As a nice update, I wanted to mention that I was able to display 7 floats across two rows using the following:


class TitledTensor(Tensor, ShowTitle):
    _show_args = {'label': 'text'}
    def show(title, ctx=None, **kwargs):
        "Show self"
        return show_title(
            ' '.join(f'{s:.2f}' for s in title[:4]) + '\n' + ' '.join(f'{s:.2f}' for s in title[4:]), 
            ctx=ctx, 
            **merge(title._show_args, kwargs)
        )
    
class ToFloatTensor(Transform):
    "Transform to float tensor"
    order = 10 #Need to run after PIL transforms on the GPU
    _show_args = {'label': 'text'}
    def __init__(self, split_idx=None):
        super().__init__(split_idx=split_idx)

    def encodes(self, o): return o.float()
    def decodes(self, o): return TitledTensor(o)

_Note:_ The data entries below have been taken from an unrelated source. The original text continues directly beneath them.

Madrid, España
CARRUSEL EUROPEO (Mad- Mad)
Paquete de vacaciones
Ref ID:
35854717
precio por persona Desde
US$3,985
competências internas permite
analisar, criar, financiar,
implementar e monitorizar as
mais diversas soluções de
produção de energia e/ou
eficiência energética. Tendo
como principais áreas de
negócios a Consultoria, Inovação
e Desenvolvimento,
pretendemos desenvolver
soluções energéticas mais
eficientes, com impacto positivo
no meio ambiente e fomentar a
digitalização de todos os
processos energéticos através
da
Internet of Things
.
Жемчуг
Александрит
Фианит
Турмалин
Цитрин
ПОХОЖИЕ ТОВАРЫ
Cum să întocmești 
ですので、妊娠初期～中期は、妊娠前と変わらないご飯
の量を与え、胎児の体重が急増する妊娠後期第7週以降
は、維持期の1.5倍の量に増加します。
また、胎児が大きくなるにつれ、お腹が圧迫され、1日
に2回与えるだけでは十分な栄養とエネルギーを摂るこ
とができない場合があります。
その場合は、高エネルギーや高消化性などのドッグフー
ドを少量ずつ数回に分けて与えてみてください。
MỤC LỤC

and then constructed the DataBlock using:

dblock = DataBlock(
    blocks=(ImageBlock, RegressionBlock),
    get_x=ColReader(fn_col, pref=path_prefix, suff='.jpg'),
    get_y=Pipeline([ColReader(label_cols, label_delim=None), ToFloatTensor]), # don't forget the `Pipeline` constructor!
    splitter=RandomSplitter(0.2),
    item_tfms=item_tfms,
    batch_tfms=batch_tfms,
)
2 Likes

@muellerzr
How to open a tar.gz(uploaded in github) file in colab?
I tried with untar_data(URL) but it says:It’s not a gzip file
I read that untar_data() by default adds an extension so I tried removing the extension, this is the error i get:

After I cloned the repo and untar again, it says: not a gzip file

@AjayStark You need to copy the link of the github download button!

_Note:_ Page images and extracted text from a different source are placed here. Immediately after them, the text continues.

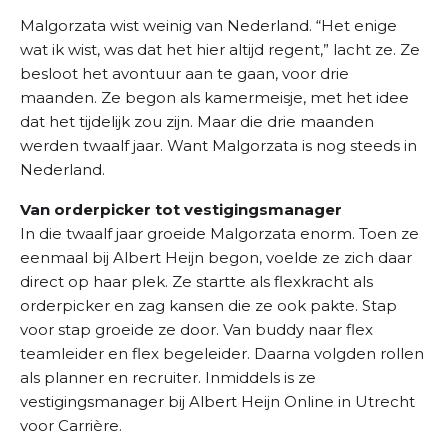
Malgorzata
wist weinig van Nederland. “Het enige
wat ik wist, was dat het hier altijd regent,” lacht ze. Ze
besloot het avontuur aan te gaan, voor drie
maanden. Ze begon als kamermeisje, met het idee
dat het tijdelijk zou zijn. Maar die drie maanden
werden twaalf jaar. Want Malgorzata is nog steeds in
Nederland.
Van orderpicker tot vestigingsmanager
In die twaalf jaar groeide Malgorzata enorm. Toen ze
eenmaal bij Albert Heijn begon, voelde ze zich daar
direct op haar plek. Ze startte als flexkracht als
orderpicker en zag kansen die ze ook pakte. Stap
voor stap groeide ze door. Van buddy naar flex
teamleider en flex begeleider. Daarna volgden rollen
als planner en recruiter. Inmiddels is ze
vestigingsmanager bij Albert Heijn Online in Utrecht
voor Carrière.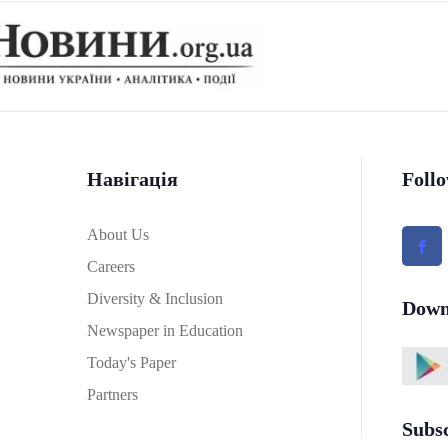
Навігація
Foll
About Us
Careers
Diversity & Inclusion
Down
Newspaper in Education
Today's Paper
Partners
Subs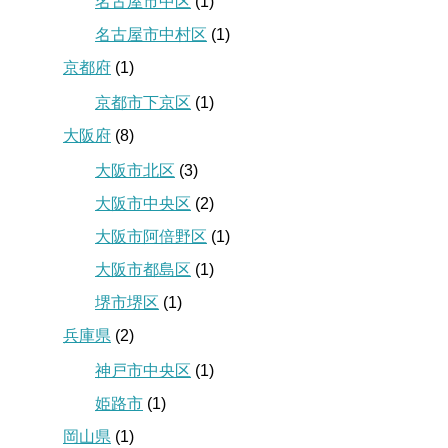
名古屋市中区
(1)
名古屋市中村区
(1)
京都府
(1)
京都市下京区
(1)
大阪府
(8)
大阪市北区
(3)
大阪市中央区
(2)
大阪市阿倍野区
(1)
大阪市都島区
(1)
堺市堺区
(1)
兵庫県
(2)
神戸市中央区
(1)
姫路市
(1)
岡山県
(1)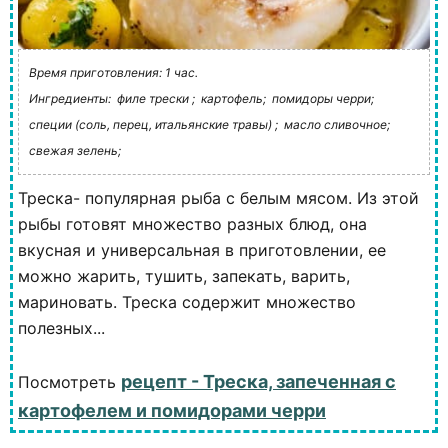
Время приготовления: 1 час.
Ингредиенты:
филе трески ;
картофель;
помидоры черри;
специи (соль, перец, итальянские травы) ;
масло сливочное;
свежая зелень;
Треска- популярная рыба с белым мясом. Из этой
рыбы готовят множество разных блюд, она
вкусная и универсальная в приготовлении, ее
можно жарить, тушить, запекать, варить,
мариновать. Треска содержит множество
полезных...
рецепт - Треска, запеченная с
Посмотреть
картофелем и помидорами черри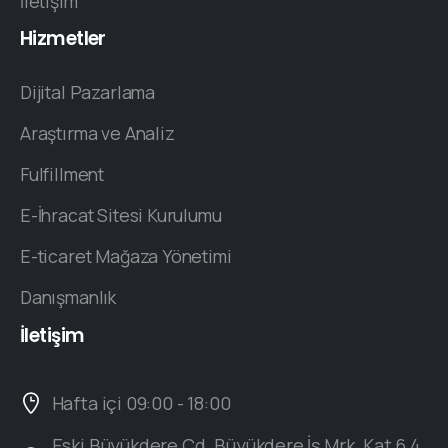
İletişim
Hizmetler
Dijital Pazarlama
Araştırma ve Analiz
Fulfillment
E-İhracat Sitesi Kurulumu
E-ticaret Mağaza Yönetimi
Danışmanlık
İletişim
Hafta içi 09:00 - 18:00
Eski Büyükdere Cd. Büyükdere İş Mrk. Kat 6 4.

Here you have the correct link:

https://github.com/spinaki/sports-shot-classifier/raw/master/data/tennis/tennis.tar.gz

1 Like

Wow! That surprisingly did the job!
Thanks @WaterKnight

1 Like

If you don’t press the download button, you get downloaded the website.

So, you need to copy the link of the download button!

You are welcome @AjayStark

1 Like

Also, when I run this line for the first time i get the same error, again if I copy the link from the download button it works fine,weird.